We are a fairly new company but with high ambitions. Since our launch in 2021, we have received and rescued over 10,000 pieces from landfills. With the recent acquisition of another company Haru, we want to increase this number substantially. We have a growing number of brand partners with whom we want to accelerate the circular transition in fashion.

What are some of the long-term goals and aspirations for RESPONSIBLE, both in terms of business growth and environmental impact?

We set ourselves short- and long-term goals. Short term goals are to scale our re-commerce solution with more brand partners and help raise product quality in the design stage of our partners. We are also working on country expansion to enter markets like the US and to include new categories like footwear. In the longer term we work on building more technology, innovative processes and circular concepts to cover all stages of the product life cycle and help our partners to lessen their environmental impact.
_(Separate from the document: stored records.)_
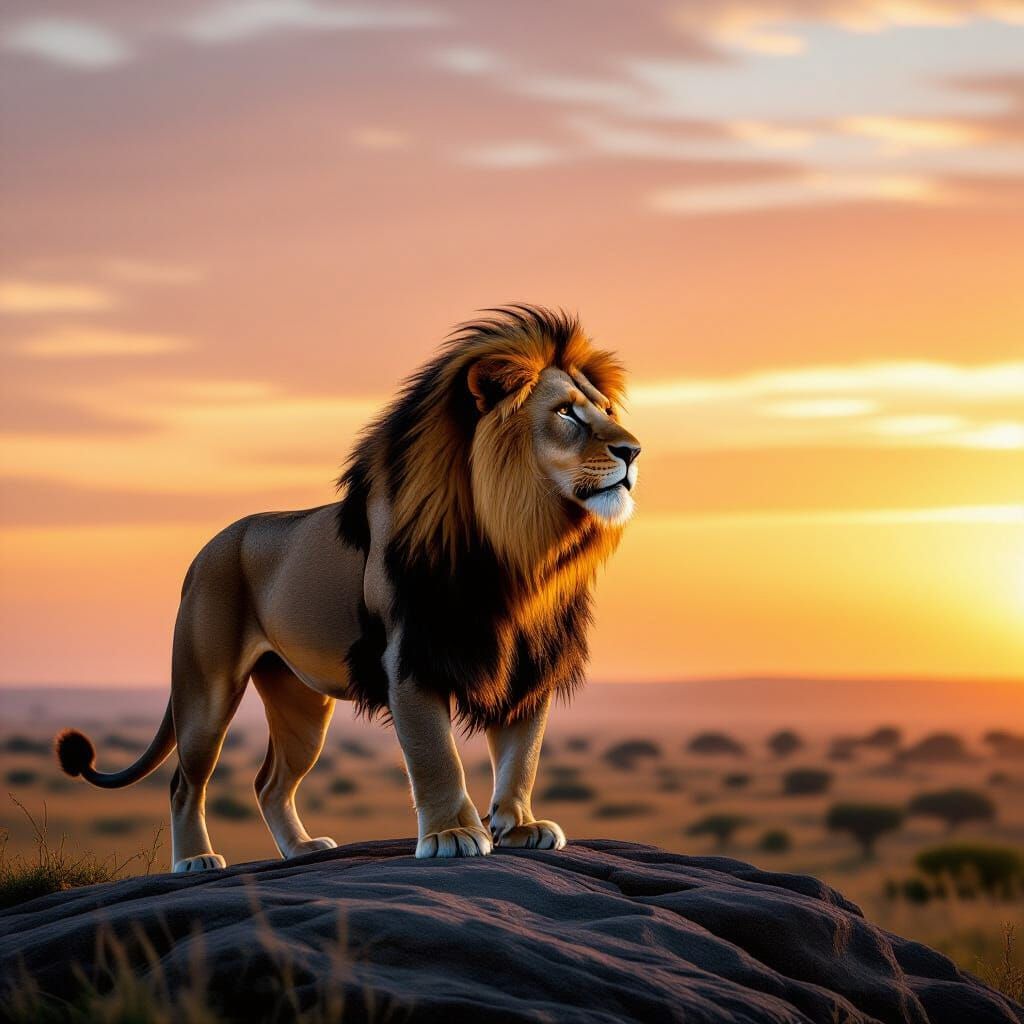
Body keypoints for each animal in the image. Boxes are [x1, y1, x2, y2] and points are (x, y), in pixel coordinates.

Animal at [55, 306, 641, 871]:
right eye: (565, 413)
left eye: (606, 411)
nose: (633, 451)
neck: (520, 549)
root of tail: (205, 551)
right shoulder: (410, 657)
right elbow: (436, 755)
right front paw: (451, 834)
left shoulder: (530, 662)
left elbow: (523, 754)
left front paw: (519, 826)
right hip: (207, 689)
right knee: (184, 781)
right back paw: (195, 859)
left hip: (300, 704)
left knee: (269, 782)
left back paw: (302, 850)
How do you plan to engage with and educate consumers about the importance of circular fashion, and encourage them to participate in circularity efforts?

We want to help shoppers extend the life of their most loved items and make it a default option to invest in good quality items, repair them, resell them and recycle them so that it can be remade into new clothing. For example, we engage shoppers in our Buy Back process already at the point of purchase. When shopping for a new product they get informed about the buyback price they will receive in case they want to trade the item back to the brand. This way we help shoppers see the product more as an investment instead of a throwaway piece.
Interviewer: Shilpi Panjabi
Published on: 04/04/2023

DISCLAIMER: All views and opinions expressed in this column are solely of the interviewee, and they do not reflect in any way the opinion of Fibre2Fashion.com.